▶ [Source text]
- - -
Although Bangladesh has made large strides with regards to improving maternal, newborn and child health (MNCH) outcomes, it must continue to steadily decrease mortality to achieve the 2015 Millennium Development Goal targets. It is essential that Bangladesh leverage existing and new methods and tools to reach the women and families who are most in need. Of every 100 people living in Bangladesh, just 55 have access to sanitation services, while 64 have mobile phone subscriptions. This confluence of factors — high mobile penetration and a need to improve MNCH outcomes — signifies that MAMA offers a great deal of potential.
The MAMA Bangladesh program is called Aponjon, which means ‘the close/dear one’ in Bangla. After a year of pilot testing, Aponjon was launched nationally in December 2012 by Bangladeshi social enterprise, Dnet, in partnership with the Government of Bangladesh Ministry of Health and Family Welfare. To support this work, Dnet also brokered partnerships with six outreach organizations, five mobile network operators, and three corporate partners. Since launching, it has grown to serve more than 500,000 mothers and families and trained over 3,000 community agents and brand promoters who raise awareness of the service and assist subscribers in signing up.
- - -
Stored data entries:
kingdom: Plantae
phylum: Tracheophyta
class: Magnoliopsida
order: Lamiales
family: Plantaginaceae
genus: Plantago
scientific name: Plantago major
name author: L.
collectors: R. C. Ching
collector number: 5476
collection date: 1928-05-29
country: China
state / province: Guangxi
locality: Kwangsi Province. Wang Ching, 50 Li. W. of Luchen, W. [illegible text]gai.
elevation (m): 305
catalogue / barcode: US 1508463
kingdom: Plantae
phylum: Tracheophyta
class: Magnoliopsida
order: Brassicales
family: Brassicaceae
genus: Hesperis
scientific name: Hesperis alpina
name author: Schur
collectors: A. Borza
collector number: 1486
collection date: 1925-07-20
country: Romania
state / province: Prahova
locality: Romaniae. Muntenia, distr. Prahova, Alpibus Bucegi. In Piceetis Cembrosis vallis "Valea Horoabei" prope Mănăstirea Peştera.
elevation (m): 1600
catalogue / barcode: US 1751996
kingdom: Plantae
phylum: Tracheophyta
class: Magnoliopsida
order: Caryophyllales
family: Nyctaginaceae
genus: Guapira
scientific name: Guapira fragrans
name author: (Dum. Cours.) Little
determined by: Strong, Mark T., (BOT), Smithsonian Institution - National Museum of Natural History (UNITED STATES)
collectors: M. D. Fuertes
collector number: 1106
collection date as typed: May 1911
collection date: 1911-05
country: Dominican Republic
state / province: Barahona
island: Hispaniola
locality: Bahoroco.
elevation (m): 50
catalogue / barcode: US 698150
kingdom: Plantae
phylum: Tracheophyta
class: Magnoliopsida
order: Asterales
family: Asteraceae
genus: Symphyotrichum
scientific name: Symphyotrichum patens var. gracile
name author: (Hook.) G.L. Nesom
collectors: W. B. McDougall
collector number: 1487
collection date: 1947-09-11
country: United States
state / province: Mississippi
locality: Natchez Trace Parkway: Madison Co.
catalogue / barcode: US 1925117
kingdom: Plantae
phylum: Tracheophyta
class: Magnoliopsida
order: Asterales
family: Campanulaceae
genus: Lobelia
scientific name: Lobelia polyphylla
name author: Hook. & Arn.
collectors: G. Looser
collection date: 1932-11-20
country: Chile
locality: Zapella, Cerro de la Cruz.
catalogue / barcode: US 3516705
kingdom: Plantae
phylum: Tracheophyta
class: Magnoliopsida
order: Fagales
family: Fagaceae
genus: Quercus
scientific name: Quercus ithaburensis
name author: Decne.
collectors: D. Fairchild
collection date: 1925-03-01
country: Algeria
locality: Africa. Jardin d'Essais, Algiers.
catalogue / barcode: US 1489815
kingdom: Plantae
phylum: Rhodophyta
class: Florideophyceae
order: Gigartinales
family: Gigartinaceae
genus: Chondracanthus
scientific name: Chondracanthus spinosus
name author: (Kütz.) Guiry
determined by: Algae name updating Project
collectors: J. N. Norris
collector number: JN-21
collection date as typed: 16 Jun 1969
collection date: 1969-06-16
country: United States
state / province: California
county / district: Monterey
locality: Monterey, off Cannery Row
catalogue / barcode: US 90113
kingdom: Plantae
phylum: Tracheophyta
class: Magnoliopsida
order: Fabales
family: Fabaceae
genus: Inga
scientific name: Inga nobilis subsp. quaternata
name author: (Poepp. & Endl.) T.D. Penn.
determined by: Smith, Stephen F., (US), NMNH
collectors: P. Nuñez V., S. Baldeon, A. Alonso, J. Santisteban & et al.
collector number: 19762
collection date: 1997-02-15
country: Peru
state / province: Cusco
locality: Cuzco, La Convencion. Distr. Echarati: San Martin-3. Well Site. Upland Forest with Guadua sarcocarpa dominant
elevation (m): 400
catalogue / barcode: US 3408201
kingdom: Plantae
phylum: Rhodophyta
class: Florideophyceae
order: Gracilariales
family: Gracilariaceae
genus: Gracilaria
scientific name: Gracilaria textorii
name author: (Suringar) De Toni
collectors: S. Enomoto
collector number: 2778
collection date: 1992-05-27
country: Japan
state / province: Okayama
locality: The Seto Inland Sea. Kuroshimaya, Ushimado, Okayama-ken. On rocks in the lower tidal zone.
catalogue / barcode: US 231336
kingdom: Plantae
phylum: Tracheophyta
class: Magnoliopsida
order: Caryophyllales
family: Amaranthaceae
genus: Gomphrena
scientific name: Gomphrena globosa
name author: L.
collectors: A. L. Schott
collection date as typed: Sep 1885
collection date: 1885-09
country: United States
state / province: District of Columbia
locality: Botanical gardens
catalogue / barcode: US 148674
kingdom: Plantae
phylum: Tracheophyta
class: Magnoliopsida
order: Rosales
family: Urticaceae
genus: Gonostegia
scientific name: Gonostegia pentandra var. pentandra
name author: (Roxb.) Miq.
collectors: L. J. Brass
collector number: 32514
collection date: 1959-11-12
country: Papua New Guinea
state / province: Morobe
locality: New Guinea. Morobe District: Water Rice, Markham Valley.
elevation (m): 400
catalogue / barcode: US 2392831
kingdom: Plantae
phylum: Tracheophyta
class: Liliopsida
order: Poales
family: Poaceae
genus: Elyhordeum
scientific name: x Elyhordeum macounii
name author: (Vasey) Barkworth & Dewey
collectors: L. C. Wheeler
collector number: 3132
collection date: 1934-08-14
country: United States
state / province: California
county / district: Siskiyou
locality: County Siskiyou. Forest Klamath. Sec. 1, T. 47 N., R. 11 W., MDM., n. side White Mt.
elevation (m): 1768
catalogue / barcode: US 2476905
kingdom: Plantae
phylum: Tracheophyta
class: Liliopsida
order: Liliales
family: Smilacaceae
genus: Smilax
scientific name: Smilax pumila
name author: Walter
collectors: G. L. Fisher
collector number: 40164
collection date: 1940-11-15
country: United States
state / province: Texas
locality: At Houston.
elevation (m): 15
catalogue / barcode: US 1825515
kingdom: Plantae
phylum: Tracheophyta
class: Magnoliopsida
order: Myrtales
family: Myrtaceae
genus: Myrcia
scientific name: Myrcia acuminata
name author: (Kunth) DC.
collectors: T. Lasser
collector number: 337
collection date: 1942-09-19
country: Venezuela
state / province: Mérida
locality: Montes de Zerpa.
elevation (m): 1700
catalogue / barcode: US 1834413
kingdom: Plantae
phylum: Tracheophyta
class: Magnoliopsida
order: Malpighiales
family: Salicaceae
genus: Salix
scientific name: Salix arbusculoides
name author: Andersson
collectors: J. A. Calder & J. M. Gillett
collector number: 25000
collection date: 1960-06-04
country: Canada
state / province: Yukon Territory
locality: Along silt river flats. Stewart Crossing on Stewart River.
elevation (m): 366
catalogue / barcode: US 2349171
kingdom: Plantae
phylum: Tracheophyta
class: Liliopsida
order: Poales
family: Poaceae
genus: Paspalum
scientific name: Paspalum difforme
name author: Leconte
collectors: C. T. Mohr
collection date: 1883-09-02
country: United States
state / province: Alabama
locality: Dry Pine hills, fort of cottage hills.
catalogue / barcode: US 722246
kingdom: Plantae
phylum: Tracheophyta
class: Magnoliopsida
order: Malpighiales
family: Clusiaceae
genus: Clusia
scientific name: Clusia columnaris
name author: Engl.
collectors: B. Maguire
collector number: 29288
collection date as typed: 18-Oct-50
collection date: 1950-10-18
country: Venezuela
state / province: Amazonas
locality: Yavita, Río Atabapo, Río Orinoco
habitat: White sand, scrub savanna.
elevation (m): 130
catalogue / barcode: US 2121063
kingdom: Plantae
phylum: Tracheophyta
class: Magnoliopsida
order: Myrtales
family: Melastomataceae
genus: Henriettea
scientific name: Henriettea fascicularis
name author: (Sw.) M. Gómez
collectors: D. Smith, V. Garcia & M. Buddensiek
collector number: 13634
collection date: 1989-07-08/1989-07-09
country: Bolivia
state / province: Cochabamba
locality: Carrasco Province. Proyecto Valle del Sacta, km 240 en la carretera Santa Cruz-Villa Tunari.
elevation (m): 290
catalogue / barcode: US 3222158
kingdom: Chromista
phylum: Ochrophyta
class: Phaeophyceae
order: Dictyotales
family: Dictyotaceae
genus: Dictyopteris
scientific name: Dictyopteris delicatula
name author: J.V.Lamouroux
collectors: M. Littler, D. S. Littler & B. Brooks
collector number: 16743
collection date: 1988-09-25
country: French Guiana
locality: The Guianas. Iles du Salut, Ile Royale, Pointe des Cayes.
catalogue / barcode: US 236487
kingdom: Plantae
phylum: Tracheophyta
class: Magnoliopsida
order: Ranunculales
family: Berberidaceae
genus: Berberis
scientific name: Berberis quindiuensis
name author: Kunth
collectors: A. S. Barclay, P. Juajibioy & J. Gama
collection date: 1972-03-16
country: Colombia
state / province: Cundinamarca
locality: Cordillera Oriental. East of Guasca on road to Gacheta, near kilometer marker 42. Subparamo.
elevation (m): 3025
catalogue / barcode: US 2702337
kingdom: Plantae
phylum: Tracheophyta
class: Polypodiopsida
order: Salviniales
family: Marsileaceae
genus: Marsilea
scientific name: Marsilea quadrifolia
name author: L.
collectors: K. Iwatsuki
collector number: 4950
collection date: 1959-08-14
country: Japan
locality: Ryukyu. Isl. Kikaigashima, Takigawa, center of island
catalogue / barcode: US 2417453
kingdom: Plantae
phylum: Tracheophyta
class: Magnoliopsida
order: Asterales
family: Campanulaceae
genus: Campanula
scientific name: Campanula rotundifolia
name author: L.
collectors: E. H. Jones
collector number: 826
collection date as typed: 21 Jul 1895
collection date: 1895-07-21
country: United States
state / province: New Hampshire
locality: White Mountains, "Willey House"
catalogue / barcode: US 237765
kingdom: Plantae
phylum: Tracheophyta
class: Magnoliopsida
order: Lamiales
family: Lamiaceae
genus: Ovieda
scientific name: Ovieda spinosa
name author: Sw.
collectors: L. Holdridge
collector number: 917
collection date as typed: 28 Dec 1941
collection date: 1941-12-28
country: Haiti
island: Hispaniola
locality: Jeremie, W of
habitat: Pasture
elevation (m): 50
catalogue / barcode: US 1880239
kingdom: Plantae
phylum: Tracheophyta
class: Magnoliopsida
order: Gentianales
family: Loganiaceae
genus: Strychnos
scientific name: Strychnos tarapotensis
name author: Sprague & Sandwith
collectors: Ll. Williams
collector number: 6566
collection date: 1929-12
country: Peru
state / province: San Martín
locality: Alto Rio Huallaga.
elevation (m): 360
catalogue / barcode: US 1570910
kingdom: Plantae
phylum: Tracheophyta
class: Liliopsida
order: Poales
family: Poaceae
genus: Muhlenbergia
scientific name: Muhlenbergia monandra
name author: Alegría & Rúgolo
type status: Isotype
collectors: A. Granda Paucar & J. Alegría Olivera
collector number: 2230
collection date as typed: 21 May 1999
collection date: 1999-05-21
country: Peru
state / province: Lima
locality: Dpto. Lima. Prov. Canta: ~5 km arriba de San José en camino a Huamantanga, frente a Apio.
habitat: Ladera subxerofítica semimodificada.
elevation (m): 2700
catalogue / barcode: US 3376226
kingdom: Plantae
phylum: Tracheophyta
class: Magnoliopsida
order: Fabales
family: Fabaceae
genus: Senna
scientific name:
- - -
▶ [Complete the following]
a) According to the passage on the Aponjon program, what does the name "Aponjon" mean in Bangla?
b) Write the next part of the passage on the Aponjon program, starting after its final sentence.
The entries are not needed for anything here.

▶ [Written answers]
a) It means "the close/dear one."

b)
Information is delivered twice weekly in one of two forms: SMS, or 60-second voice messages. The voice messages are a mix of “mini-skit” messages, with local actors playing the roles of a doctor, pregnant woman, mother and mother-in-law; and direct messages. In the dramatic format, characters enact scenarios in an entertaining and educational way. Dialogues range from the doctor explaining the importance of iron-rich food, to reminding the pregnant character that it is time for her medical checkup. Messages around medical emergencies and warning signs that something may be wrong are in the direct, straightforward format.
Dnet also created a unique service specifically for husbands and other household members to reinforce messages provided to the mother and encourage family involvement in healthy decision making around pregnancy, birth and infant care. This service adds one additional message per week, increasing the total from two to three. Dnet also offers a counseling line to subscribers which serves as a way to directly communicate with a doctor about specific health problems.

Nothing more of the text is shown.